Dawn is a female in her 40’s when she accessed support, she had been through a difficult time in her life, which she now recognises made her vulnerable. She met her partner through friends and felt like they ‘hit it off’ straight away; he was fun, popular and she felt lucky to be seen out with him.
She felt able to disclose the difficulties she had faced in her earlier life. When he wanted them to move in together after a few weeks, although she thought it was quick, she’d never felt as happy and didn’t hesitate.
Soon after moving in, Dawn started to see changes in her partner, he started to be verbally aggressive towards her and stopped taking her out with him. She excused this as him being tired and justified him going out alone as he needed time out with his friends, she loved him and knew what a good person he could be. Dawn questioned the change in him, this resulted in her being severely physically assaulted. She was hurt and frightened, however afterwards her partner said that he didn’t mean it and said it wouldn’t happen again, she forgave him, this was the start of an abusive cycle.
Dawn had a child with her partner and even though he had abused her while pregnant, she hoped a baby would be a new start. The abuse actually got worse and eventually social care became involved and her child was placed on child protection plan. Dawn ended the relationship, this wasn’t easy for her as she had an attachment to her abuser, although a very unhealthy one, but she wasn’t prepared to risk losing her child if the relationship continued.

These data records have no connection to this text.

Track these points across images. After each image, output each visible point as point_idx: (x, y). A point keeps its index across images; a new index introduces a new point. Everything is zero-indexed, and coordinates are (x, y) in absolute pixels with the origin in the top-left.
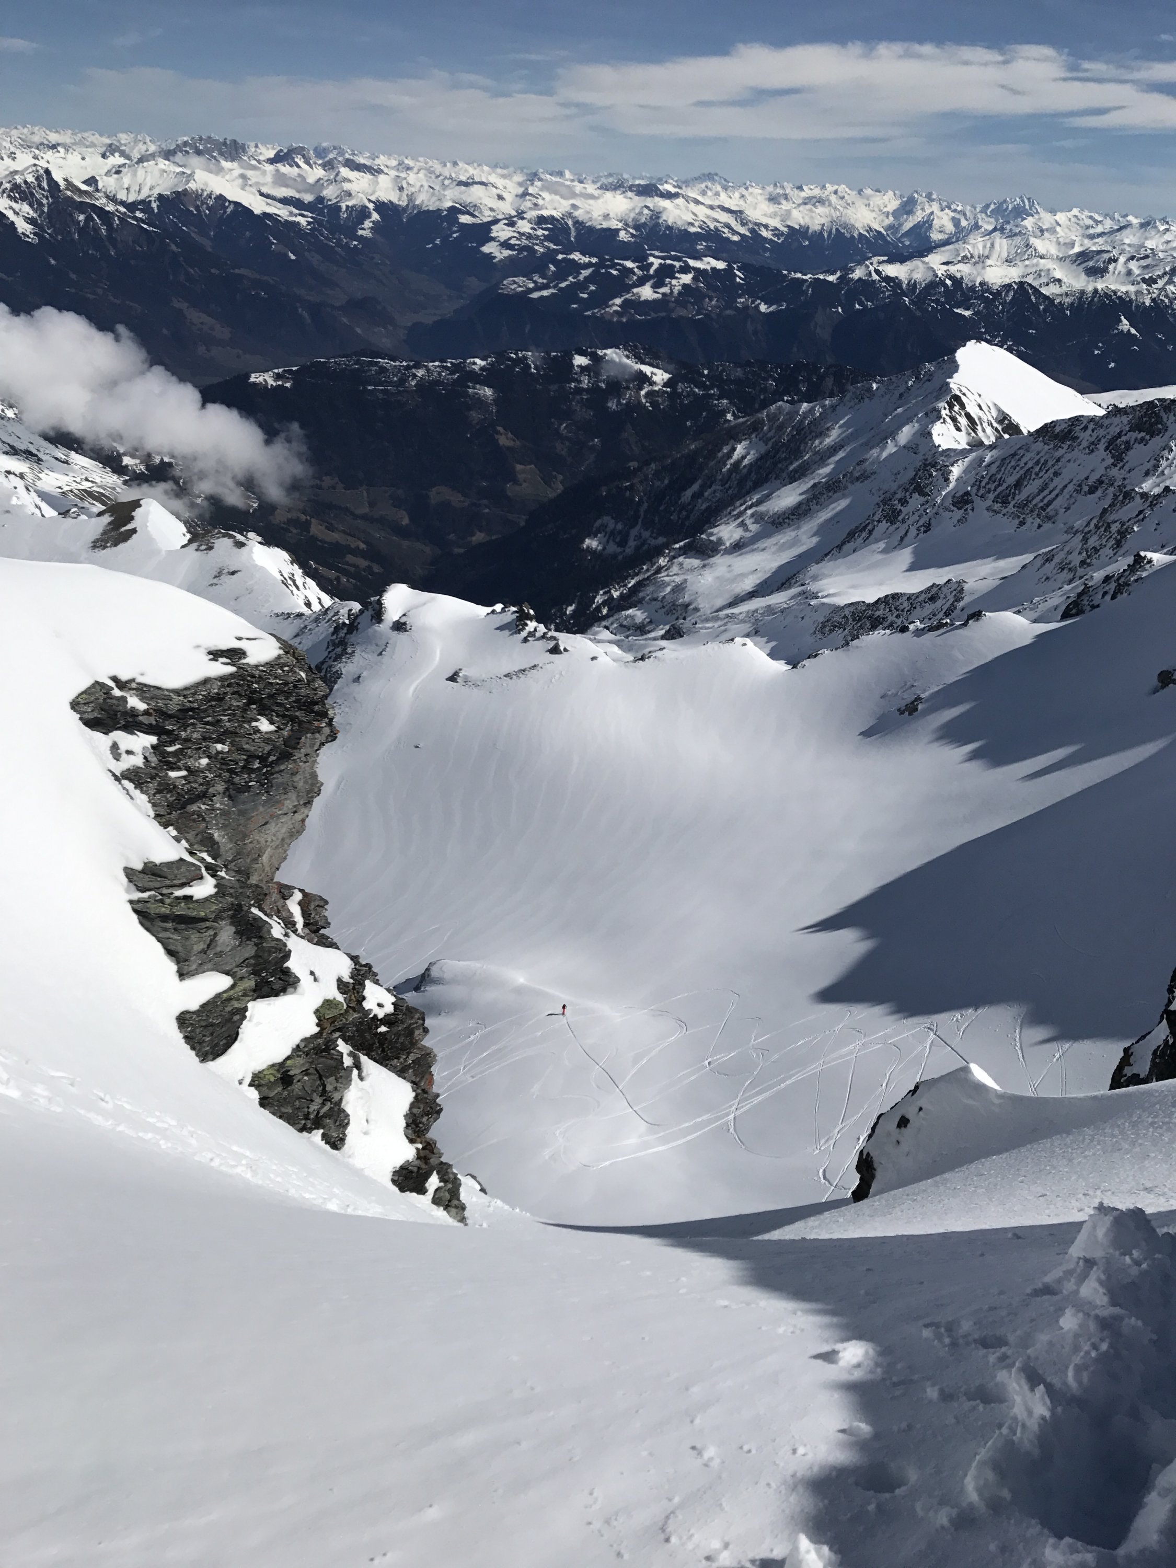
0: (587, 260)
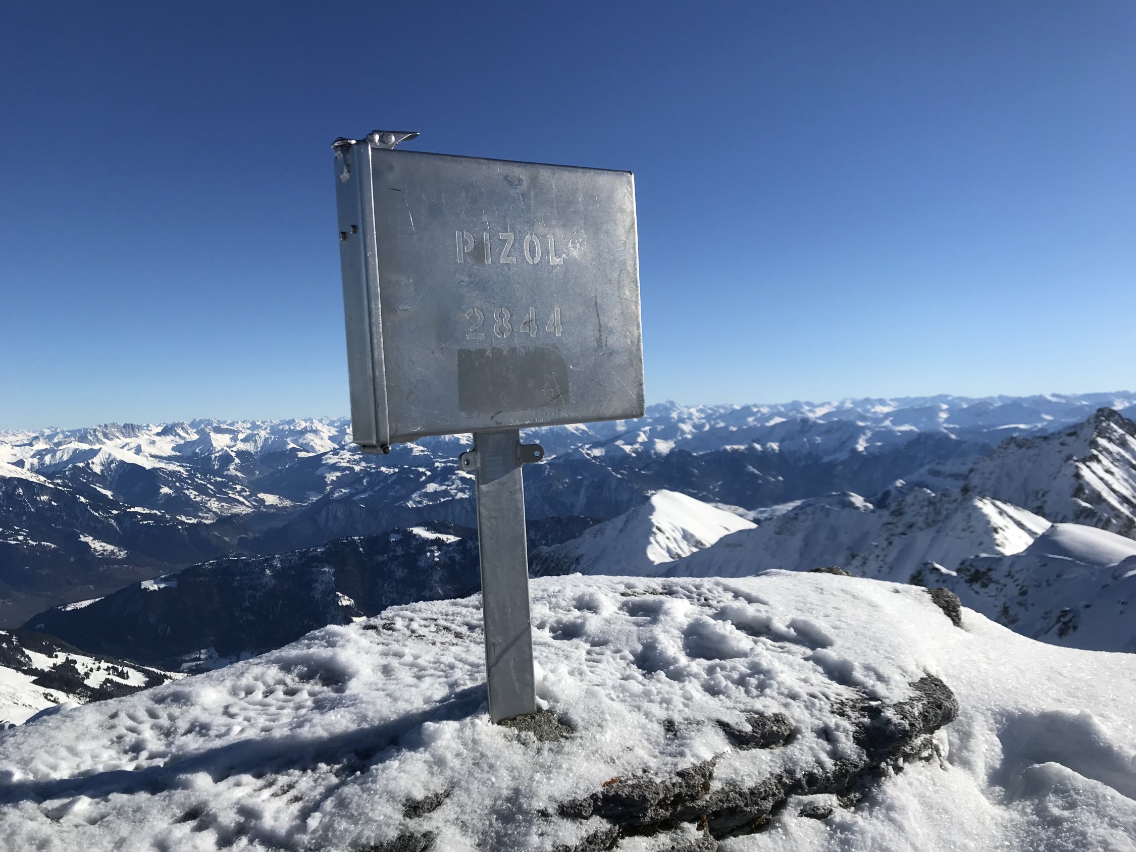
0: (392, 471)
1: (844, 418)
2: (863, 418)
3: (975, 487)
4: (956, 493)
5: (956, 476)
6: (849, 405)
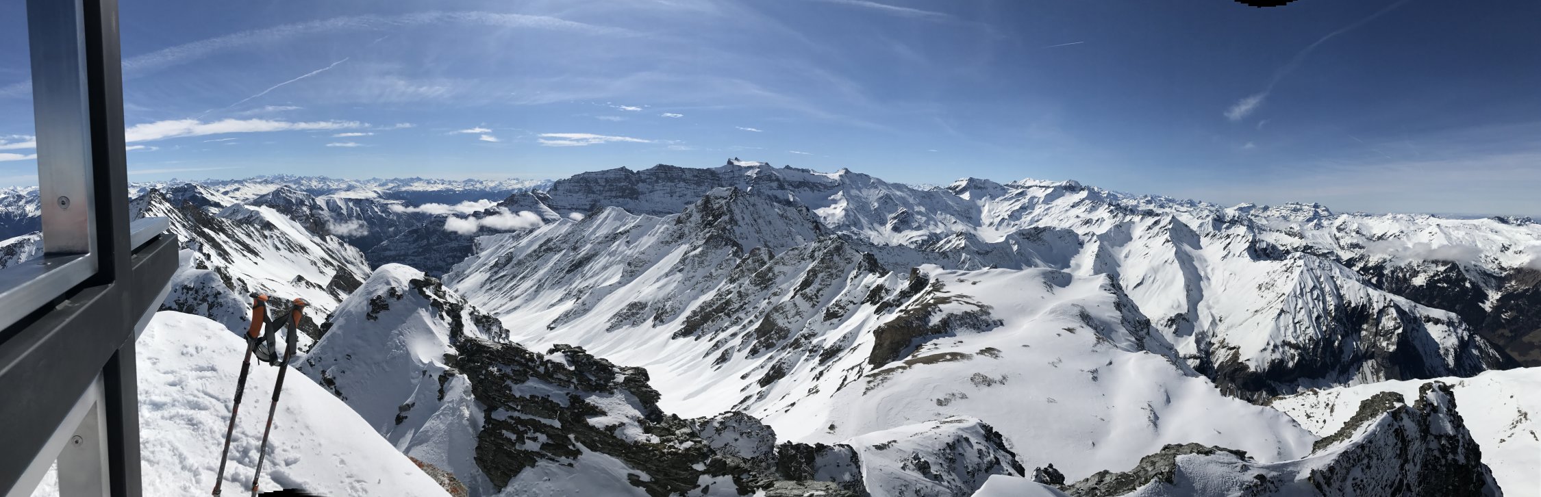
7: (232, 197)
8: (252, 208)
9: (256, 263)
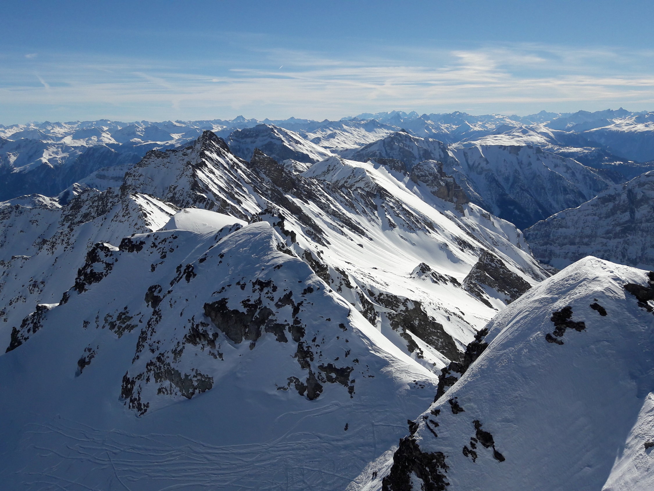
1: (30, 138)
2: (46, 137)
3: (130, 185)
4: (117, 191)
5: (116, 179)
6: (32, 127)
7: (326, 148)
8: (354, 164)
9: (361, 246)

Dawn left it a while before accessing support, as she thought she could move on and just get on with life, she was struggling with her mental health and it was her GP that suggested she contact BCD as they were aware of the domestic abuse she had previously experienced. She started one to one sessions with a BCD worker, it gave her time to explore and understand what she’d been through.
Dawn had experienced childhood abuse and had always been told it was her fault, she believed this and questioned how she could change her behaviour to prevent her partner from getting angry, her partner had also always blamed her when he was abusive. Dawn now understands she couldn’t have prevented any of the past abusers from being abusive. The work she did with BCD helped her to process and understand the behaviour of abusers, the dynamics of an abusive relationship and why it had the impact it had on her and her child.
Towards the end of support, Dawn was able to say ‘I’m not to blame’ and believe it.
She found the worksheets used particularly helpful, and would refer back to them in between sessions. At the end of support, Dawn felt much more confident and her self-belief had increased. She enrolled onto a college course, which had been a dream she never thought she would be able to fulfill. Dawn stated that her ex took her past, but she won’t allow him to take her future.